感動のつくり方

ビートルズのアルバム『サージェント・ペパーズ・ロンリー・ハーツ・クラヴ・バンド』発売からたった3日後の1967年6月4日、ジミ・ヘンドリックスがロンドンSaville Theatreで行なったショ―のオープニングで、このアルバムタイトル曲のカバーを披露した。
そしてジミは、1967年6月18日カリフォルニア州モンタレーで開かれた世界初の本格的野外ロックフェス『Monterey Pop Festival』に出演し、スーパースターへの道のりが始まった。
元々モンタレーにはビートルズが出演を依頼され、スタジオに缶詰でライヴ活動しない時期なので出演を断るが、ポールがジミを大推薦した。
共に1942年生まれだが、ジミは1970年27歳で死去し、ポールは2022年80才を迎える対照的なレジェンドだ。
ポールは近年のライヴで必ずジミの「フォクシー・レディ」でギターソロを披露して、最後に「ジミ・ヘンドリックスに捧げる」と、上記のエピソードを披露する。

これは、ビートルズのポール・マッカートニーと、ジミ・ヘンドリックスをつなぐ友情の物語。
スーパースターのエピソードが胸を打つのは珍しいことではないが、このエピソードはなぜか特別だ。
なぜ特別なのか、今日はこのことを考えたくて、とりあえずここまで書いてみた。
まず乱暴にまとめると、ジミがポールをリスペクト→ジミがポールの推薦により→ポールがジミをリスペクト、ということか。
もちろんのは、ジミが発売直後に誰よりも早くポールの曲を演奏したことと、それをポールが50年以上経てもなお語り続けていることの2点だ。
2つの感動は、共に「リスペクト」が生み出すものに違いないが、後者のリスペクトはジミの成功無くしてはあり得ないと思う。

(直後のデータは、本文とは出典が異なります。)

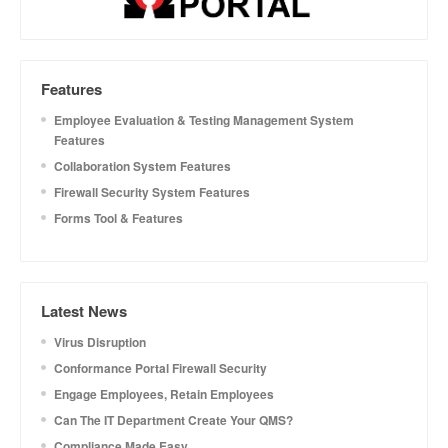
Features
Employee Evaluation & Testing Management System
Features
Collaboration System Features
Firewall Security System Features
Forms Tool & Features
Latest News
Virus Disruption
Conformance Portal Firewall Security
Engage Employees, Retain Employees
Can The IT Department Create Your QMS?
Compliance Made Easy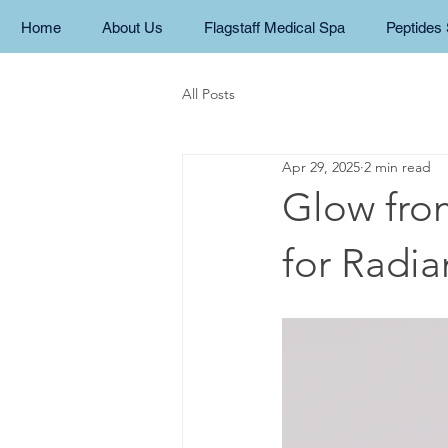
Home
About Us
Flagstaff Medical Spa
Peptides 
All Posts
Apr 29, 2025
2 min read
Glow fro
for Radia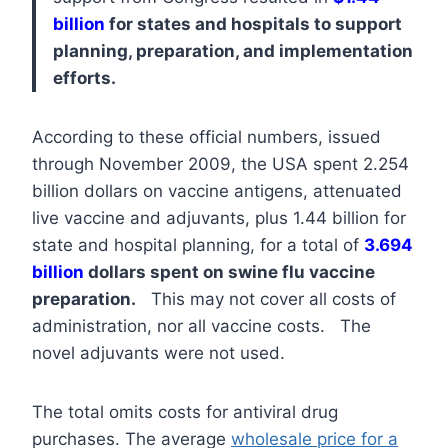
billion
for states and hospitals to support
planning, preparation, and implementation
efforts.
According to these official numbers, issued
through November 2009, the USA spent 2.254
billion dollars on vaccine antigens, attenuated
live vaccine and adjuvants, plus 1.44 billion for
state and hospital planning, for a total of
3.694
billion
dollars spent on swine flu vaccine
preparation.
This may not cover all costs of
administration, nor all vaccine costs. The
novel adjuvants were not used.
The total omits costs for antiviral drug
purchases. The average
wholesale price for a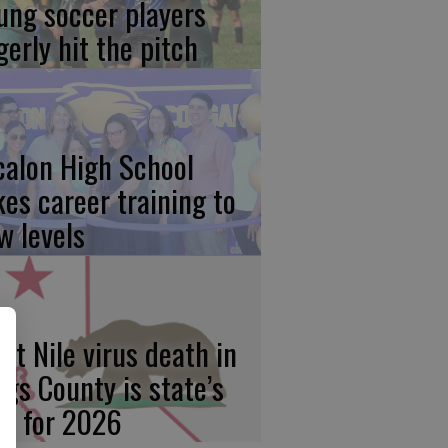
ung soccer players
gerly hit the pitch
calon High School
kes career training to
w levels
st Nile virus death in
ngs County is state’s
rst for 2026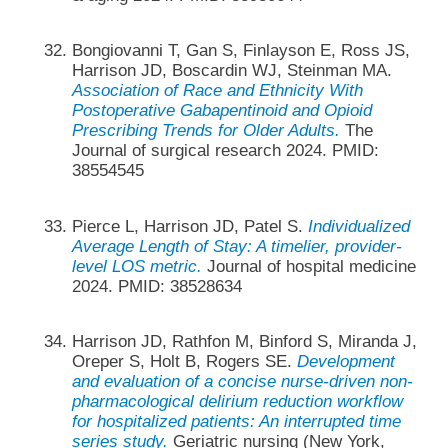
Bongiovanni T, Gan S, Finlayson E, Ross JS,
Harrison JD, Boscardin WJ, Steinman MA.
Association of Race and Ethnicity With
Postoperative Gabapentinoid and Opioid
Prescribing Trends for Older Adults.
The
Journal of surgical research 2024. PMID:
38554545
Pierce L, Harrison JD, Patel S.
Individualized
Average Length of Stay: A timelier, provider-
level LOS metric.
Journal of hospital medicine
2024. PMID: 38528634
Harrison JD, Rathfon M, Binford S, Miranda J,
Oreper S, Holt B, Rogers SE.
Development
and evaluation of a concise nurse-driven non-
pharmacological delirium reduction workflow
for hospitalized patients: An interrupted time
series study.
Geriatric nursing (New York,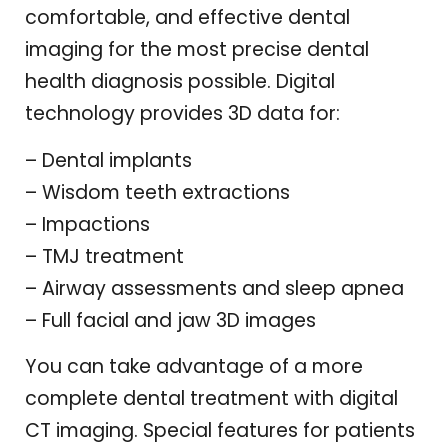
comfortable, and effective dental
imaging for the most precise dental
health diagnosis possible. Digital
technology provides 3D data for:
– Dental implants
– Wisdom teeth extractions
– Impactions
– TMJ treatment
– Airway assessments and sleep apnea
– Full facial and jaw 3D images
You can take advantage of a more
complete dental treatment with digital
CT imaging. Special features for patients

確かにジミは歴史的な逸材だったかもしれないが、アメリカで挫折したからイギリスにやってきたことを忘れてはいけない。
もしもジミが、モンタレーで成功することなく若死にしていたら、ポールはこのエピソードを語り続けただろうか。
我ながら、極めて嫌らしい邪推ではあるが、大観衆に向けて披露するに値するエピソードとは思えない。
つまり、ポールがリスペクトしているのは、ジミがポールをリスペクトしたことへの見返りなどではない。
むしろ、ポールが初めから抱いていたジミに対するリスペクトを、ジミの行為が一気に高めることでモンタレーへの推挙を誘発し、その結果成功を成し遂げたことに対して更なるリスペクトを抱いたポールが、それを表し続けているのだと僕は思う。

さて、ここまで書いてきて、僕は「リスペクト」という言葉を無意識に使っていることに気が付いた。
そこであわてて辞書で引くと、「【リスペクト】尊敬。敬意。また,それを表すこと。」とあるが、最後の「それを表すこと」がとても気になった。
尊敬や経緯が何を意味するのかを考えるのは別の機会にして、「尊敬すること」と「尊敬を表すこと」の違いが気になる。
このエピソードが示すのは、「ポールの新曲を自分のコンサートの最初に演奏する」とか、「ジミの曲をすべてのコンサートで演奏してエピソードを語る」という行為が、「尊敬を表すこと=リスペクトすること」だということ。
そして、僕が感動しているのは、この「リスペクトそのもの」だと気が付いた。

「リスペクト」が感動を生むなら、「リスペクトが生んだリスペクト」は、2倍でなく2乗の感動を生むのだろう。
葛飾北斎やアントニオ・ガウディが世界の人々からリスペクトされるのを見て僕が感動するのは、北斎が森羅万象にリスペクトして北斎漫画を書き上げ、ガウディが周囲の動植物や人間の姿にリスペクトして建築を作り上げたからだと思う。
感動を生むには、リスペクトを積み重ねればいいのかもしれない、今日はそんなことを考えた。